Extrait ::
====

Centenaire de la Nikkatsu à la cinémathèque française (partie 2/2)

Posté le 29 février 2012 par

Après une première partie consacrée au cinéma classique, deuxième partie du centenaire de la Nikkatsu à la Cinémathèque, cette fois plus axée sur le cinéma de genre. Par Anel Dragic.

Ready for action? Nikkatsu Akushon & Pinky violence.

Le début des années 60 marque pour la Nikkatsu une tentative de renouveau assez flagrante. Marqué par le passage de Crazed Fruit (Nakahira Ko, 1956) et de la nouvelle vague, le studio va inscrire sa production dans un système de genre plus particulièrement porté sur le film noir. Ainsi naîtra le Nikkatsu akushon (action prononcé à la jap’). Rusty Knife (1958) premier film de Masuda Toshio (Le mouchoir rouge, Le vaurien) met en scène le jeune Ishihara Yujiro dans le rôle d’un jeune tentant de se venger de yakuzas. Sombre et désespéré, le film marque un tournant dans l’histoire du studio que s’empressera d’emboîter Kurahara Koreyoshi.

S’il ne s’agit pas d’un Nikkatsu akushon, The Woman from the Sea (1959) est une tentative réussie de Kurahara qui s’inscrit pleinement dans le cinéma s’intéressant à la jeunesse, suivant le succès du film de Nakahira Ko. Kawaji Tamio où le jeune homme Toshio va tomber sous le charme d’une renarde, ou plutôt d’une femme-requin. Prenant la forme d’un drame teinté de fantastique façon Rebecca d’Alfred Hitchcock, le film reste sous l’influence des taiyozoku. Avec son atmosphère aquatique, le film présente également de magnifiques plans sous-marins. Dans The Warped Ones (1960), on change de registre. Véritable film enragé, Kurahara suit Akira (Kawaji Tamio) et Fumiko (Matsumoto Noriko), deux jeunes portés par un climat de violence. Le film est un taiyozoku où la violence sans raison pousse un jeune amateur de jazz à commettre des méfaits sur une bande-son qui swingue. Enfin, Black Sun (1964) raconte l’amitié entre Akira (encore !), un jeune rebelle amateur de jazz (encore !!), incarné par Kawaji Tamio (encore !!!) et un G.I. noir incarné par Chico Roland (qui jouait déjà dans The Warped Ones). Plastiquement irréprochable et porté par une musique jazzy du meilleur effet, le film peine en revanche par un scénario qui manque de subtilité mais présente une scène d’action finale qui évoque anachroniquement les amitiés viriles de l’heroic bloodshed.

====

Informations fournies ::
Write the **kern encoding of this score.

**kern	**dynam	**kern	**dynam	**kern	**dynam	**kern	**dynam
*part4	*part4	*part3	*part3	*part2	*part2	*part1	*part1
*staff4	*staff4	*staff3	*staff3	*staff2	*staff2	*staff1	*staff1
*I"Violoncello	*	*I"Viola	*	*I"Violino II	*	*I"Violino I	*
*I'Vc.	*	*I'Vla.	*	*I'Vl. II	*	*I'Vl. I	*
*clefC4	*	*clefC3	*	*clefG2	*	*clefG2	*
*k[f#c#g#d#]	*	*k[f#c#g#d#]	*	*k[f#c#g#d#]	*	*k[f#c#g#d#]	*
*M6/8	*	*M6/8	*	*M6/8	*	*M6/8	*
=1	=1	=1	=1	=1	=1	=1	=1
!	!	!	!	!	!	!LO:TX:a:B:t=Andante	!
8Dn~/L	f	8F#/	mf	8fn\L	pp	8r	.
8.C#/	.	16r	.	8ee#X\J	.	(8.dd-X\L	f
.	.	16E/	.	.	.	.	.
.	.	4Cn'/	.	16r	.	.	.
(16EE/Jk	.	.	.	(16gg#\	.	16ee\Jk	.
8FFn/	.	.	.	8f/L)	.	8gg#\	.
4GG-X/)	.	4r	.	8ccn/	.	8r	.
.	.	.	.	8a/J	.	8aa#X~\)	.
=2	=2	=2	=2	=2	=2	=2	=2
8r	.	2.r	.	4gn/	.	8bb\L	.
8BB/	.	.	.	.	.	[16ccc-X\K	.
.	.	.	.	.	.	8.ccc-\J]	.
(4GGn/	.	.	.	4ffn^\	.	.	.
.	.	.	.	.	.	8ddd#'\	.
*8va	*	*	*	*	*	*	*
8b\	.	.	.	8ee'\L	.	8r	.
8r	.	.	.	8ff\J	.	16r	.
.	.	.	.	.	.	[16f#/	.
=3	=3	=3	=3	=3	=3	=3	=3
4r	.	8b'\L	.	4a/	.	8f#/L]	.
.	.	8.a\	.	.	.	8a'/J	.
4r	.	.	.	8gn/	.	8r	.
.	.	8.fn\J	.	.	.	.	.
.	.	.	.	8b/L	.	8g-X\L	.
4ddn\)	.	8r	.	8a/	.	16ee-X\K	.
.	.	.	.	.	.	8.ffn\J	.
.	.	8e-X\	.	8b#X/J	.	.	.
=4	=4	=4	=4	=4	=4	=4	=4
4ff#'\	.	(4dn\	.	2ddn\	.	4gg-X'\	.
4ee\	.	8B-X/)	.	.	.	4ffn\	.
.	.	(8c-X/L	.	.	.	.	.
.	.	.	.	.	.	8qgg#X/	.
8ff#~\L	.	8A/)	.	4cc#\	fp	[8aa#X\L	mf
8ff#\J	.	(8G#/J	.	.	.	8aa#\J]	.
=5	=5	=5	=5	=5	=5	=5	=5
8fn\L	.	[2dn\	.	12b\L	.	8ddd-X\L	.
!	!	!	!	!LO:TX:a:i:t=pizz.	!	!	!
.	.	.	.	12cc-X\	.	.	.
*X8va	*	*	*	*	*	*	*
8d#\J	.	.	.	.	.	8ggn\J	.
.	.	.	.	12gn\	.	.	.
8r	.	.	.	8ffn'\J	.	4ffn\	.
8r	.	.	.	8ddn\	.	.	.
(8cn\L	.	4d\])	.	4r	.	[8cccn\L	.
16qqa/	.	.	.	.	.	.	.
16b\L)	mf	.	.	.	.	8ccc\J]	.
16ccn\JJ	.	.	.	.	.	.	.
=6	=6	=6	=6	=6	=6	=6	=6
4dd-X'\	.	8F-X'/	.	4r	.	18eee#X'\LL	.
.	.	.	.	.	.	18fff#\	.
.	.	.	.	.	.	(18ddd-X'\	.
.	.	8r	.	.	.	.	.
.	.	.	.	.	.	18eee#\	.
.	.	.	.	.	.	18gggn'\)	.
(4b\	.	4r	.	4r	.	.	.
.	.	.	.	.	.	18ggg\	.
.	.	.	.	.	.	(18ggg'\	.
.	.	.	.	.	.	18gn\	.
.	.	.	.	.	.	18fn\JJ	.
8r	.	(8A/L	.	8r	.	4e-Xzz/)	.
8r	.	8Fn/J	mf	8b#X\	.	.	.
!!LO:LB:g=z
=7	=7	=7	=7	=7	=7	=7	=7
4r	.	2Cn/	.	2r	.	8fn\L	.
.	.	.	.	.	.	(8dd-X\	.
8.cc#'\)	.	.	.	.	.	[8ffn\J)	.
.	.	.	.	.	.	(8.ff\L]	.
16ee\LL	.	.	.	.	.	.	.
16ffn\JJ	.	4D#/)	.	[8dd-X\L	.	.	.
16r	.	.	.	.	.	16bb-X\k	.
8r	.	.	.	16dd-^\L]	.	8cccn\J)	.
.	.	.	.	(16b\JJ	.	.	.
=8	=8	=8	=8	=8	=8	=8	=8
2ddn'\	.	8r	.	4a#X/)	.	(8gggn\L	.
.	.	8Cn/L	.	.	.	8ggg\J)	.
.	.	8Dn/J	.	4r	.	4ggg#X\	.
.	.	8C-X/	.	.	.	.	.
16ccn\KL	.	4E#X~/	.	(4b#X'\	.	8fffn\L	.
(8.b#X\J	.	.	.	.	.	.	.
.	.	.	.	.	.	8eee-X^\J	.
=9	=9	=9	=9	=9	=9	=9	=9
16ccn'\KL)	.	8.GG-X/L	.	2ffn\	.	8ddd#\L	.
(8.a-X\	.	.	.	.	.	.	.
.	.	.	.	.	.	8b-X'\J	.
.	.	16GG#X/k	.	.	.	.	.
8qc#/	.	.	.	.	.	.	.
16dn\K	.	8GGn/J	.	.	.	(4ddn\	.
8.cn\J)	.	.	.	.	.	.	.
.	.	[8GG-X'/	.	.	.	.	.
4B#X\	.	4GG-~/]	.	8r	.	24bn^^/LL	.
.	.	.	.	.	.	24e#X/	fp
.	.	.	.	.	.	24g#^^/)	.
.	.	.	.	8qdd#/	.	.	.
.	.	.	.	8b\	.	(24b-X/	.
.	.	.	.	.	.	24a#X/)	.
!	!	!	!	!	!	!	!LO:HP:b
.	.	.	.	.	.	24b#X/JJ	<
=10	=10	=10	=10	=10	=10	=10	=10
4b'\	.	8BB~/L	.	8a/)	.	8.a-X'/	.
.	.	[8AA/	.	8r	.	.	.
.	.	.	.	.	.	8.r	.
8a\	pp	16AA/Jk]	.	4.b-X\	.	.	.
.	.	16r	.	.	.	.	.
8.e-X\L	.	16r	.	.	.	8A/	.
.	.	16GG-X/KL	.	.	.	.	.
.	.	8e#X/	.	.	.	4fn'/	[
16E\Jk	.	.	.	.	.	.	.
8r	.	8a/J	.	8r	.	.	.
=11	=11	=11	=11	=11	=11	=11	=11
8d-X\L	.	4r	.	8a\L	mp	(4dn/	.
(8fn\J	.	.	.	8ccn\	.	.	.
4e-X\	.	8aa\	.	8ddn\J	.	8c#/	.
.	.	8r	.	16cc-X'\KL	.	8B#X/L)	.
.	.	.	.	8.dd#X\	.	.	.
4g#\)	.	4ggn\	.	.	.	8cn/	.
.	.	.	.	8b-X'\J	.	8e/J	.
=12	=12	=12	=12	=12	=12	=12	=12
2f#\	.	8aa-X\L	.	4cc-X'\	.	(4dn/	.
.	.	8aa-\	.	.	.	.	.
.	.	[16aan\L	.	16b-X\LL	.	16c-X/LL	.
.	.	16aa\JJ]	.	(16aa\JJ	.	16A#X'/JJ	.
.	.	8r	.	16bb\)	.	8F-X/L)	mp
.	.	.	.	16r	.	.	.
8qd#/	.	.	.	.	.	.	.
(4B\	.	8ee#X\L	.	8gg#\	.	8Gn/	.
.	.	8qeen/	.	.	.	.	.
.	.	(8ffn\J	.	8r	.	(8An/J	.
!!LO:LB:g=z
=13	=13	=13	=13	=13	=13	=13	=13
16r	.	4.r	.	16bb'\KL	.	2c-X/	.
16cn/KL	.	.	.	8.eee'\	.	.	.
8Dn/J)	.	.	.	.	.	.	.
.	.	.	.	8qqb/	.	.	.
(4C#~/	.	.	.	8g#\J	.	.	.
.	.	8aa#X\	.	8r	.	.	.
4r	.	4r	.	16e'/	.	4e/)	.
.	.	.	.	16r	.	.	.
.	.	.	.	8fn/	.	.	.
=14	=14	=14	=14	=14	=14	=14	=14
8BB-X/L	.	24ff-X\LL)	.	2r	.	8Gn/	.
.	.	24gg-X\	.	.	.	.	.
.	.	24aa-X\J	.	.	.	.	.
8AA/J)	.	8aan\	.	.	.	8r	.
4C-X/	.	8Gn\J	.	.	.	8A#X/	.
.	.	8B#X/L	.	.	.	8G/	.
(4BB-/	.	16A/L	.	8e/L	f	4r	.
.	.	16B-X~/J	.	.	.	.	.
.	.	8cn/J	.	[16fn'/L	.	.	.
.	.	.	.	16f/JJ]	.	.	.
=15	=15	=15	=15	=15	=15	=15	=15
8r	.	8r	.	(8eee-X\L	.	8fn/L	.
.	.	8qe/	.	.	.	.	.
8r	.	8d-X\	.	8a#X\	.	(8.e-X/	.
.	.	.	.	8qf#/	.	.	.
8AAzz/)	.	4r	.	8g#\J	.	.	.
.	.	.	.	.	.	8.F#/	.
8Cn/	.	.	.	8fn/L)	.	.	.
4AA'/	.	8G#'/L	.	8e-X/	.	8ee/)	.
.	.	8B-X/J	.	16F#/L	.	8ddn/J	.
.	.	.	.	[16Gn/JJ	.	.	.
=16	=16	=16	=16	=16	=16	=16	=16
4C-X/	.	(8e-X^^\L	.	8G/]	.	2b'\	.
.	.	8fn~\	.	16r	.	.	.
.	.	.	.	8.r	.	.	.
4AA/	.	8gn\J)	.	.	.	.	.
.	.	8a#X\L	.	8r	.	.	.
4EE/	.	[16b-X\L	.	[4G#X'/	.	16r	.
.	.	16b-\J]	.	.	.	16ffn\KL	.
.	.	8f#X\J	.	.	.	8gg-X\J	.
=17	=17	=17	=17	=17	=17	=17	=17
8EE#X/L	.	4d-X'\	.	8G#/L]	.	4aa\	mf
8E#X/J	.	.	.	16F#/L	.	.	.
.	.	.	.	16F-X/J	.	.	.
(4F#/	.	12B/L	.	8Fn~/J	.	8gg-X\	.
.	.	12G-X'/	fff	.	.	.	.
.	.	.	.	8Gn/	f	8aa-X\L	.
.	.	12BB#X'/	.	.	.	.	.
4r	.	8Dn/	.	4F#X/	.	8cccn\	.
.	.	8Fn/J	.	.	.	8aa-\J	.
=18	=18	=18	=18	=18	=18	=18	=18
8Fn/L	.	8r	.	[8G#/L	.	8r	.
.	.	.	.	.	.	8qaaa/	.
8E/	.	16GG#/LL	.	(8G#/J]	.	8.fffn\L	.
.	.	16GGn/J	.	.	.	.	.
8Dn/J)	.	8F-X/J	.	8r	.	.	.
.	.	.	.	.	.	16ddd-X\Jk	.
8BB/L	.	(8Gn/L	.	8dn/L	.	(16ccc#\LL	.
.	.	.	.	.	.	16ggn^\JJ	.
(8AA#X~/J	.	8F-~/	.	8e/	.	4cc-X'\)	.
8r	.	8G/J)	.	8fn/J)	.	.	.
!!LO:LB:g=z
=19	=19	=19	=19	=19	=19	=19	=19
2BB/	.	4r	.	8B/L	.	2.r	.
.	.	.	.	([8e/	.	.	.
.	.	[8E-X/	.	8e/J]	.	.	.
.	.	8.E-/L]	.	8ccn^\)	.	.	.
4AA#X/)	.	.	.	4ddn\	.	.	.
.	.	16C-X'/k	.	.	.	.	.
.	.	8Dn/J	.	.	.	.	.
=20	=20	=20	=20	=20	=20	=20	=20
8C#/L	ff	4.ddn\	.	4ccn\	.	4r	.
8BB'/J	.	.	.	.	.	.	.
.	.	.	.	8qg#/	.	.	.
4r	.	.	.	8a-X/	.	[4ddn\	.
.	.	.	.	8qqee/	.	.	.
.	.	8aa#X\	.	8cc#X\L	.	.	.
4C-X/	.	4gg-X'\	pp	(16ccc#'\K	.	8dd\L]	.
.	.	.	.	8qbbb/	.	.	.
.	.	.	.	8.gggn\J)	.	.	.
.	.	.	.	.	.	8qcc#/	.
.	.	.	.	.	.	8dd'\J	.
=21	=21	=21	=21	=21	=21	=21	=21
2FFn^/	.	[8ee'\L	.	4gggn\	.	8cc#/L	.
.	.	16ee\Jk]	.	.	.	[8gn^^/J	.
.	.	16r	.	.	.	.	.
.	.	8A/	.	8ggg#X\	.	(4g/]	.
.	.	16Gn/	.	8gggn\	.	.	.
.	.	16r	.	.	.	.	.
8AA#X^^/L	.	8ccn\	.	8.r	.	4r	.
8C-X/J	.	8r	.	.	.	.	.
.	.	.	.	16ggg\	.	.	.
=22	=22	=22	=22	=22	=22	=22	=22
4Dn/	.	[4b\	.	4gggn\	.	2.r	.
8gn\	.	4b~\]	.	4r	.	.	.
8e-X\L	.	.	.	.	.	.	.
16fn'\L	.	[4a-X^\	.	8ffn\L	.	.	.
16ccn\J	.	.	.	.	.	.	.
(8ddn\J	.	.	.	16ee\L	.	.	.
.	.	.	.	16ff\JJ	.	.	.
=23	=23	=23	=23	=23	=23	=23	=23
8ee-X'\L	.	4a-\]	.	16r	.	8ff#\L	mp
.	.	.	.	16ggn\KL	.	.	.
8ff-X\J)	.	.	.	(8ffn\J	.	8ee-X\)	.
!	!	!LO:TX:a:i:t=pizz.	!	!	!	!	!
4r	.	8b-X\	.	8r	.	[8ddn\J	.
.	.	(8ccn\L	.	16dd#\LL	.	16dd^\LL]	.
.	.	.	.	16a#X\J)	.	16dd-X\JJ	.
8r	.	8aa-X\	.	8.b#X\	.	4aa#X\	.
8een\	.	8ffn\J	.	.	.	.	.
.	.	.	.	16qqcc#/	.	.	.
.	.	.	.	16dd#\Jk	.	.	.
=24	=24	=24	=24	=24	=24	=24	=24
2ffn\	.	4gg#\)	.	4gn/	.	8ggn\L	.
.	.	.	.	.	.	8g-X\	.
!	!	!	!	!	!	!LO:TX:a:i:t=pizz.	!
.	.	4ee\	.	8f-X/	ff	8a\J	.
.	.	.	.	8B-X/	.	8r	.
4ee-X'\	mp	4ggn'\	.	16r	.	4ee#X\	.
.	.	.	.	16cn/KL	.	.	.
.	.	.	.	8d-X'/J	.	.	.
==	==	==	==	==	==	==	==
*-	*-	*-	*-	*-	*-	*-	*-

====

Consigne :: Poursuivez l'article sur le centenaire de la Nikkatsu à partir de l'endroit où il s'arrête. Le matériel fourni ne sert à rien ici.

Réponse attendue ::
Contraire à la politique de Jean-François Rauger, la rétrospective présentait malgré tout deux films faciles d’accès en France : deux films de Suzuki Seijun. La jeunesse de la bête (1963) avec Jo Shishido est un film noir jazzy aux expérimentations formelles relativement sobres pour le réalisateur mais déjà plein d’idées. Malgré quelques maladresses, il s’agit là d’une bonne série B lorgnant parfois du côté des productions James Bondiennes. Le vagabond de Tokyo (1966) est beaucoup plus abouti et nous place dans un swinging seventies tokyoïte rythmé par le refrain de Watari Tetsuya. On s’étonnera de l’absence du chef-d’œuvre du réalisateur : La marque du tueur, qui marquera la rupture entre le studio et Suzuki suite à un long procès.

A Colt is My Passport (1967) de Nomura Takashi est un peu l’aboutissement du genre Nikkatsu Akushon. Sorti tardivement, le film raconte l’histoire de Jo Shishido, tueur à gages engagé pour tuer un chef de gang. Inspiré tout autant par les autres films noirs de la Nikkatsu que par le western italien (les sifflements morriconiens), le métrage laisse entrevoir quelques fulgurances bien senties dont un affrontement final assez marquant porté par de jolis gunfights à base de travelling.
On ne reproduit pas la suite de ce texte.